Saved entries
****************************************
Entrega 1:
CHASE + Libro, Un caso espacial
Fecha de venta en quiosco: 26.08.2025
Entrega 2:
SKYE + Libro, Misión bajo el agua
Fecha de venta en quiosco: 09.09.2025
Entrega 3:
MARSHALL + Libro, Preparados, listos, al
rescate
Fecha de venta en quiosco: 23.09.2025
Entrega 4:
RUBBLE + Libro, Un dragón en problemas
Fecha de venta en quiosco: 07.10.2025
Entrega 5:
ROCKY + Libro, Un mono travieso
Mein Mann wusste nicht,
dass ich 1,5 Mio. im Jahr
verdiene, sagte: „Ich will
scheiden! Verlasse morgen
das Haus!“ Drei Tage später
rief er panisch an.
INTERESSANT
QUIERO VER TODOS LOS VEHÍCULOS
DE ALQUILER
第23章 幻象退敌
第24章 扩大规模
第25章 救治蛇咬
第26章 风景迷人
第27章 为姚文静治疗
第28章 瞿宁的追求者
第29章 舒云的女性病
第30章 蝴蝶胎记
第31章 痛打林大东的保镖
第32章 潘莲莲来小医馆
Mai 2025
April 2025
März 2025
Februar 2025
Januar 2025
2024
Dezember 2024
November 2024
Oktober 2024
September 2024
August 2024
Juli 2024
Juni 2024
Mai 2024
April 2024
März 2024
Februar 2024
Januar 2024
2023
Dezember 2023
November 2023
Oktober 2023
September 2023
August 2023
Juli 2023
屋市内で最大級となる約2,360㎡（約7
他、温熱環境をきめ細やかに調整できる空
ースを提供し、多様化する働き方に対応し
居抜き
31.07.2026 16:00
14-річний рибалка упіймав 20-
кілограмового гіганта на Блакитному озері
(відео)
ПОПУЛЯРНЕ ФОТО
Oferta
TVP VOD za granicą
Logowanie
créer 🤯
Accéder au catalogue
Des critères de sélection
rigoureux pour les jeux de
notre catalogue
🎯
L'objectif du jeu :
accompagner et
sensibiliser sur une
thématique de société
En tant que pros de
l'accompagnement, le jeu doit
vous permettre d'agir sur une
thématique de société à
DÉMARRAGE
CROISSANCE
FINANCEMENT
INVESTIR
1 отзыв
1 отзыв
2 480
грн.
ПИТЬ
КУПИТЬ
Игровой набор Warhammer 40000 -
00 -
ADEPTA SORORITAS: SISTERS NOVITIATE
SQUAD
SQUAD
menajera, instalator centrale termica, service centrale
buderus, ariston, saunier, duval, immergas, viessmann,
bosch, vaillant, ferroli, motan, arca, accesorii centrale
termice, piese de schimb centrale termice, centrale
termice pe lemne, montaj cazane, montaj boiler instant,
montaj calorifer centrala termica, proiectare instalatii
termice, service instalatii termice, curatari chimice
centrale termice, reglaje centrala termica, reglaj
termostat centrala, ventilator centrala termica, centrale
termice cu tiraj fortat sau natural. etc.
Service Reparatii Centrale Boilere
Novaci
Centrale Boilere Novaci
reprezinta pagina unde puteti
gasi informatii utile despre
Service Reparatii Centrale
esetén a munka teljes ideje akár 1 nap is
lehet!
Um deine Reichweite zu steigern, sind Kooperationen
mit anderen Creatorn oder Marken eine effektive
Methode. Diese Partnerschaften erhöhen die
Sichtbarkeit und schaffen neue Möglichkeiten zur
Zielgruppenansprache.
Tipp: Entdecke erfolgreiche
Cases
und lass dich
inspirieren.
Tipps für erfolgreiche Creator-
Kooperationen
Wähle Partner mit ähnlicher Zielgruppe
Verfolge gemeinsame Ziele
****************************************
### What you need to do
All of the records must be repeated exactly.

### Task result
Entrega 1:
CHASE + Libro, Un caso espacial
Fecha de venta en quiosco: 26.08.2025
Entrega 2:
SKYE + Libro, Misión bajo el agua
Fecha de venta en quiosco: 09.09.2025
Entrega 3:
MARSHALL + Libro, Preparados, listos, al
rescate
Fecha de venta en quiosco: 23.09.2025
Entrega 4:
RUBBLE + Libro, Un dragón en problemas
Fecha de venta en quiosco: 07.10.2025
Entrega 5:
ROCKY + Libro, Un mono travieso
Mein Mann wusste nicht,
dass ich 1,5 Mio. im Jahr
verdiene, sagte: „Ich will
scheiden! Verlasse morgen
das Haus!“ Drei Tage später
rief er panisch an.
INTERESSANT
QUIERO VER TODOS LOS VEHÍCULOS
DE ALQUILER
第23章 幻象退敌
第24章 扩大规模
第25章 救治蛇咬
第26章 风景迷人
第27章 为姚文静治疗
第28章 瞿宁的追求者
第29章 舒云的女性病
第30章 蝴蝶胎记
第31章 痛打林大东的保镖
第32章 潘莲莲来小医馆
Mai 2025
April 2025
März 2025
Februar 2025
Januar 2025
2024
Dezember 2024
November 2024
Oktober 2024
September 2024
August 2024
Juli 2024
Juni 2024
Mai 2024
April 2024
März 2024
Februar 2024
Januar 2024
2023
Dezember 2023
November 2023
Oktober 2023
September 2023
August 2023
Juli 2023
屋市内で最大級となる約2,360㎡（約7
他、温熱環境をきめ細やかに調整できる空
ースを提供し、多様化する働き方に対応し
居抜き
31.07.2026 16:00
14-річний рибалка упіймав 20-
кілограмового гіганта на Блакитному озері
(відео)
ПОПУЛЯРНЕ ФОТО
Oferta
TVP VOD za granicą
Logowanie
créer 🤯
Accéder au catalogue
Des critères de sélection
rigoureux pour les jeux de
notre catalogue
🎯
L'objectif du jeu :
accompagner et
sensibiliser sur une
thématique de société
En tant que pros de
l'accompagnement, le jeu doit
vous permettre d'agir sur une
thématique de société à
DÉMARRAGE
CROISSANCE
FINANCEMENT
INVESTIR
1 отзыв
1 отзыв
2 480
грн.
ПИТЬ
КУПИТЬ
Игровой набор Warhammer 40000 -
00 -
ADEPTA SORORITAS: SISTERS NOVITIATE
SQUAD
SQUAD
menajera, instalator centrale termica, service centrale
buderus, ariston, saunier, duval, immergas, viessmann,
bosch, vaillant, ferroli, motan, arca, accesorii centrale
termice, piese de schimb centrale termice, centrale
termice pe lemne, montaj cazane, montaj boiler instant,
montaj calorifer centrala termica, proiectare instalatii
termice, service instalatii termice, curatari chimice
centrale termice, reglaje centrala termica, reglaj
termostat centrala, ventilator centrala termica, centrale
termice cu tiraj fortat sau natural. etc.
Service Reparatii Centrale Boilere
Novaci
Centrale Boilere Novaci
reprezinta pagina unde puteti
gasi informatii utile despre
Service Reparatii Centrale
esetén a munka teljes ideje akár 1 nap is
lehet!
Um deine Reichweite zu steigern, sind Kooperationen
mit anderen Creatorn oder Marken eine effektive
Methode. Diese Partnerschaften erhöhen die
Sichtbarkeit und schaffen neue Möglichkeiten zur
Zielgruppenansprache.
Tipp: Entdecke erfolgreiche
Cases
und lass dich
inspirieren.
Tipps für erfolgreiche Creator-
Kooperationen
Wähle Partner mit ähnlicher Zielgruppe
Verfolge gemeinsame Ziele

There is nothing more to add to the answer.